ASSIGNMENT - The answer is a stretch of the material below, returned exactly: the line containing "bush (Rect(227, 107, 250, 148)) | 457.7", the line containing "green shrub (Rect(179, 52, 186, 64)) | 993.4", and all lines between.

INPUT DATA -
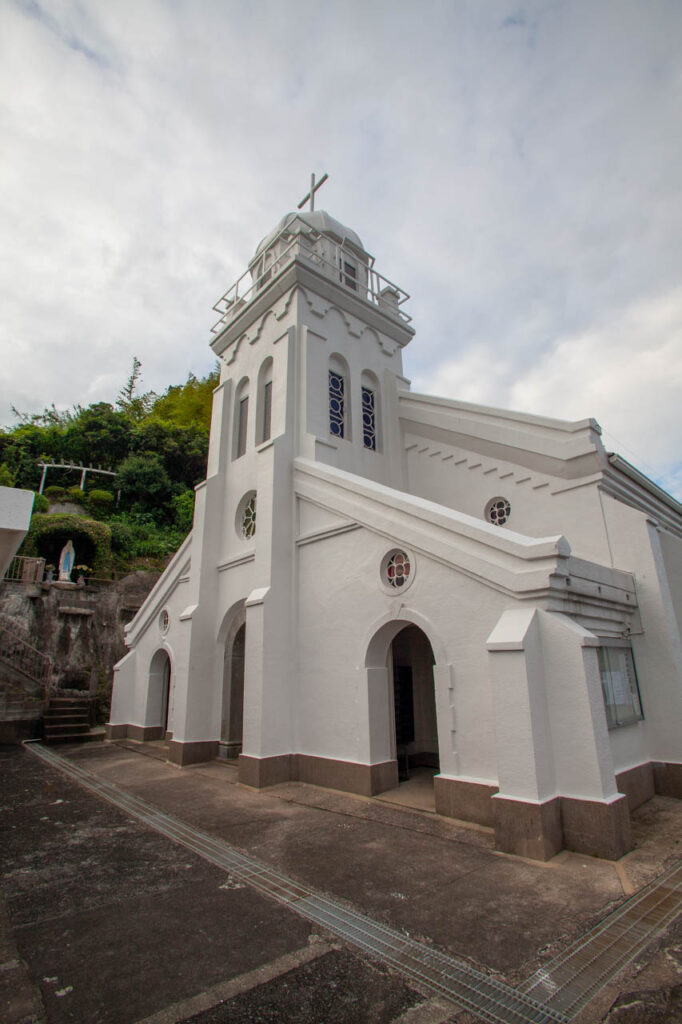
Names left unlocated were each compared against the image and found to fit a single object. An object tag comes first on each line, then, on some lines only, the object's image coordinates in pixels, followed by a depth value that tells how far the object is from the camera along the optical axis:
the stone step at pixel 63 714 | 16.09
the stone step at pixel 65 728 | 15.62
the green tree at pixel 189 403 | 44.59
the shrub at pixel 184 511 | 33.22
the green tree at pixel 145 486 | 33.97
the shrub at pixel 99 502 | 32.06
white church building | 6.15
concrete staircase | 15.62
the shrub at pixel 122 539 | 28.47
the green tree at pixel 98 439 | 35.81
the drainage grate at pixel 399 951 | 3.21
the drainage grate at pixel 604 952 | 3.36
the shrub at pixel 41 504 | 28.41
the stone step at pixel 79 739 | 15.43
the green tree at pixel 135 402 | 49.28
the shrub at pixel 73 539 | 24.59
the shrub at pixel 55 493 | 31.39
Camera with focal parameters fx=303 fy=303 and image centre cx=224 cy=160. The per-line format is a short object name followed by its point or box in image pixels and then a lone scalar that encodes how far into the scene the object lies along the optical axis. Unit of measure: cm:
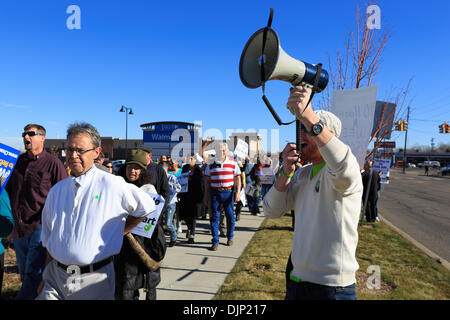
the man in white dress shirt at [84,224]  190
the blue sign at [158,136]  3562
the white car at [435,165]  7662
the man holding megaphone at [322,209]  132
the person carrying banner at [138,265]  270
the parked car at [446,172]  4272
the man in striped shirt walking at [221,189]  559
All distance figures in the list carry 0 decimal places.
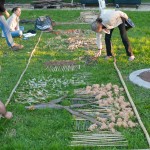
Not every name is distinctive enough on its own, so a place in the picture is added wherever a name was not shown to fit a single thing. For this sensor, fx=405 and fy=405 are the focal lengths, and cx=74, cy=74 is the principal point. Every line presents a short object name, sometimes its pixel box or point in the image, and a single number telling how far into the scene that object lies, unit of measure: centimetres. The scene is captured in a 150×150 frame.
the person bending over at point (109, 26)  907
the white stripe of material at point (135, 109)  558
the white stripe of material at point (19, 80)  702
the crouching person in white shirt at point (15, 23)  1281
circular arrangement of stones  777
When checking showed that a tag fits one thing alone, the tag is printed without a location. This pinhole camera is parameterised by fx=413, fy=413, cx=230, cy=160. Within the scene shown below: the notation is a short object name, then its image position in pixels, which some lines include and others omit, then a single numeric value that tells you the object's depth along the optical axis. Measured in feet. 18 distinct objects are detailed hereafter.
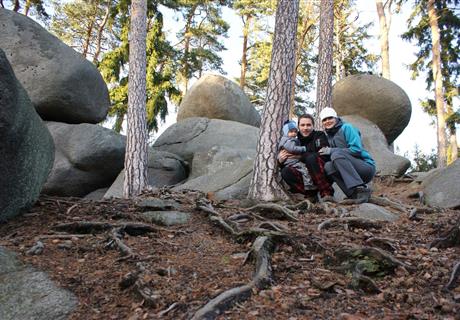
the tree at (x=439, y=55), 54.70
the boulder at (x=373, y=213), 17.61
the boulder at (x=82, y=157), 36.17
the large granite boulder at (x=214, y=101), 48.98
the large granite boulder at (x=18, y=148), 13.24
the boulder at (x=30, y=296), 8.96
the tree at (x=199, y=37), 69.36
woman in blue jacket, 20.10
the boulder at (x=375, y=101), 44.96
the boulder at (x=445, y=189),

...

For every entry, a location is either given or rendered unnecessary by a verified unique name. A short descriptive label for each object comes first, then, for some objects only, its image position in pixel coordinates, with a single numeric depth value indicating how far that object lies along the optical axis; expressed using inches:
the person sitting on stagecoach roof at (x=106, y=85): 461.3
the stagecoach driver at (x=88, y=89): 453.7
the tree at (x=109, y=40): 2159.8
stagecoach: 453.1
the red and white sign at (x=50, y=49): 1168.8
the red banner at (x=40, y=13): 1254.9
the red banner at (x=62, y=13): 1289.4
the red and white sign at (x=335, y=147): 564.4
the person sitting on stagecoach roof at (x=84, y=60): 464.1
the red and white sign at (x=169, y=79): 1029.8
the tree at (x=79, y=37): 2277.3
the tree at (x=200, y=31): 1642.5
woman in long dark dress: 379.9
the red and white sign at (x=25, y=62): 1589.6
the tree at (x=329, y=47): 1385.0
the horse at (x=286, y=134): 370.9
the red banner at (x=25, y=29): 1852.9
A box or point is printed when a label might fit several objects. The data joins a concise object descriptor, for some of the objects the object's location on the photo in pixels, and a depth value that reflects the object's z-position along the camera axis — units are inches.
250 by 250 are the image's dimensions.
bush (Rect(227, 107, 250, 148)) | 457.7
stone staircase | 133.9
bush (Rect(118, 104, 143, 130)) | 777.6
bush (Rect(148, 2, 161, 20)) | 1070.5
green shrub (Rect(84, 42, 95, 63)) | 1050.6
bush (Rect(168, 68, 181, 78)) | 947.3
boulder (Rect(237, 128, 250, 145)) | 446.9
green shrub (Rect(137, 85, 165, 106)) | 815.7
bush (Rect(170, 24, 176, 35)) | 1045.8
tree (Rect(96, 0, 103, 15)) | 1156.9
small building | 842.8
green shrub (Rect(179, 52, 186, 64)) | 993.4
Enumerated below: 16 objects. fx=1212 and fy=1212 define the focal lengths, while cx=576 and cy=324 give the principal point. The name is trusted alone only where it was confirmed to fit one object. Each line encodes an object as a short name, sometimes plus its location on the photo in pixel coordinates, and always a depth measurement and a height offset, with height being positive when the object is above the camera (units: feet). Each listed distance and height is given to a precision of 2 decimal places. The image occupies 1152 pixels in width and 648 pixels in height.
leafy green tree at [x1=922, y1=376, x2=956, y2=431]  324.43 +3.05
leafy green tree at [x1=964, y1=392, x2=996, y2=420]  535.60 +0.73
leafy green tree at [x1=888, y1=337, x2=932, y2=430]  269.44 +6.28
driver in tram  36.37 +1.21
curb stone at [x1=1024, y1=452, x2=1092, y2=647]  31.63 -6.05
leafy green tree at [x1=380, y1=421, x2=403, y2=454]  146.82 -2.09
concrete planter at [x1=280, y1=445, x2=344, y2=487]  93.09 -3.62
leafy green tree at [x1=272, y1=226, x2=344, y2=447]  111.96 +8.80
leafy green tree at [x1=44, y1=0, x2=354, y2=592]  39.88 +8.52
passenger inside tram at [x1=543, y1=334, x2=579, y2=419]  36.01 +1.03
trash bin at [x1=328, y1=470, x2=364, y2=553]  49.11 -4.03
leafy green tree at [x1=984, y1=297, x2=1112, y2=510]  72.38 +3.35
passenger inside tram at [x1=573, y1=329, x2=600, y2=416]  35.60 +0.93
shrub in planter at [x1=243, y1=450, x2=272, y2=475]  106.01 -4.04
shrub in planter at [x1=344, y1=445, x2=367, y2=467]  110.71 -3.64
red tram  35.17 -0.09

==

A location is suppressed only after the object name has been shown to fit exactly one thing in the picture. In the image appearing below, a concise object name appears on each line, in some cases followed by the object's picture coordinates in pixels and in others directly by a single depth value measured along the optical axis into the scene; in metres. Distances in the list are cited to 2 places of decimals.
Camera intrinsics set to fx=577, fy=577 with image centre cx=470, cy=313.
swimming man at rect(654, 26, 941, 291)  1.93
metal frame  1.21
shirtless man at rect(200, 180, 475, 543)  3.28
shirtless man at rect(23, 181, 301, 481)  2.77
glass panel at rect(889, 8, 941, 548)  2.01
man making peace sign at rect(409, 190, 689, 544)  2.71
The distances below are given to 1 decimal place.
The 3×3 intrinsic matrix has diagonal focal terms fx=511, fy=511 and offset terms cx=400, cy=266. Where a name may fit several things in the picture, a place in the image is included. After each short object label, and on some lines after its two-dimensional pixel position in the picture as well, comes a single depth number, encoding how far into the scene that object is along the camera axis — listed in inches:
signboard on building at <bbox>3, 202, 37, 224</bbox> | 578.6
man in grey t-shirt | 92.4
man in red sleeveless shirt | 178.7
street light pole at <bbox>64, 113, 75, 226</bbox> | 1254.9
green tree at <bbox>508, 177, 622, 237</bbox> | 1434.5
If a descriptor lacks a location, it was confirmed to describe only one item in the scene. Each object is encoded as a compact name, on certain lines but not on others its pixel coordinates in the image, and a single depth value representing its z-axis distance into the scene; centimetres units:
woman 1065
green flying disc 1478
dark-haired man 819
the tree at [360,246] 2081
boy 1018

ANSWER -
bush (Rect(227, 107, 250, 148)) | 457.7
stone staircase | 133.9
bush (Rect(118, 104, 143, 130)) | 777.6
bush (Rect(148, 2, 161, 20)) | 1070.5
green shrub (Rect(84, 42, 95, 63)) | 1050.6
bush (Rect(168, 68, 181, 78)) | 947.3
boulder (Rect(237, 128, 250, 145)) | 446.9
green shrub (Rect(137, 85, 165, 106)) | 815.7
bush (Rect(170, 24, 176, 35)) | 1045.8
tree (Rect(96, 0, 103, 15)) | 1156.9
small building | 842.8
green shrub (Rect(179, 52, 186, 64)) | 993.4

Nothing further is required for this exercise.